Dr. David Macpherson of Trinity University and Dr. William Even of Miami University posit in a study that St. Louis stands to lose more than 1,000 jobs after its minimum wage skyrockets 43 percent to $11 an hour next year. Roughly 25,000 workers in the city currently make minimum wage. The academics found women, teenagers, and those with a high school degree or less disproportionately constituting those at greatest risk for suffering (or benefitting) as a result of the law.

“It turns primarily on the fact that those are the workers that are most likely to be earning the minimum wage to begin with,” Dr. William Even told Breitbart News. “To a 30-year-old college graduate, the minimum wage is irrelevant.”

A state law capped the Show Me State’s minimum wage at $7.65 an hour. But St. Louis workers demanded that local government force businesses to “show me the money.” A court challenge enabled the state’s most populous city to mandate a higher hourly rate for workers.

“Some of those workers are going to get a pay raise,” Even explains. “They’re the ones who are better off. Other workers are going to lose their jobs. They’re the ones who are worse off.”

The employees affected, for good and ill, by the law disproportionately work in retail and food services. Automation, passing costs on to consumers, and simply doing more with fewer employees remain options for businesses.

Most states impose a minimum wage on employers above what the feds demand. Dr. Even sees cities increasingly imposing higher minimum wages on their businesses, too.
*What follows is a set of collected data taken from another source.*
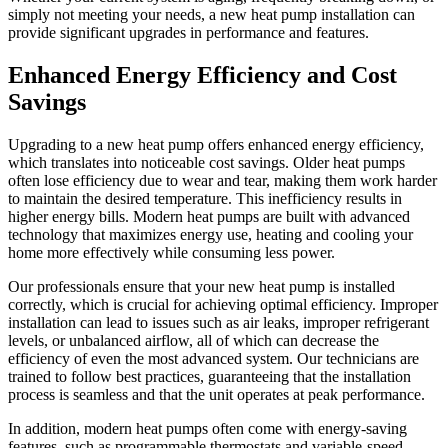
simply not meeting your needs, a new heat pump installation can
provide significant upgrades in performance and features.
Enhanced Energy Efficiency and Cost
Savings
Upgrading to a new heat pump offers enhanced energy efficiency,
which translates into noticeable cost savings. Older heat pumps
often lose efficiency due to wear and tear, making them work harder
to maintain the desired temperature. This inefficiency results in
higher energy bills. Modern heat pumps are built with advanced
technology that maximizes energy use, heating and cooling your
home more effectively while consuming less power.
Our professionals ensure that your new heat pump is installed
correctly, which is crucial for achieving optimal efficiency. Improper
installation can lead to issues such as air leaks, improper refrigerant
levels, or unbalanced airflow, all of which can decrease the
efficiency of even the most advanced system. Our technicians are
trained to follow best practices, guaranteeing that the installation
process is seamless and that the unit operates at peak performance.
In addition, modern heat pumps often come with energy-saving
features, such as programmable thermostats and variable-speed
“If we look at the last twenty or so years, we’re seeing a lot more states, as well as local communities, raising the minimum wage above the federal level,” Even tells Breitbart News. “We’re seeing heterogeneity in the minimum wage levels in the states and cities across the country. San Francisco is going to $15. Seattle is going to $15. L.A. has gone up. St. Louis is going up. It’s a long list.”

The federal minimum wage remains at $7.25, the amount mandated by a law passed during the first year of the Barack Obama administration.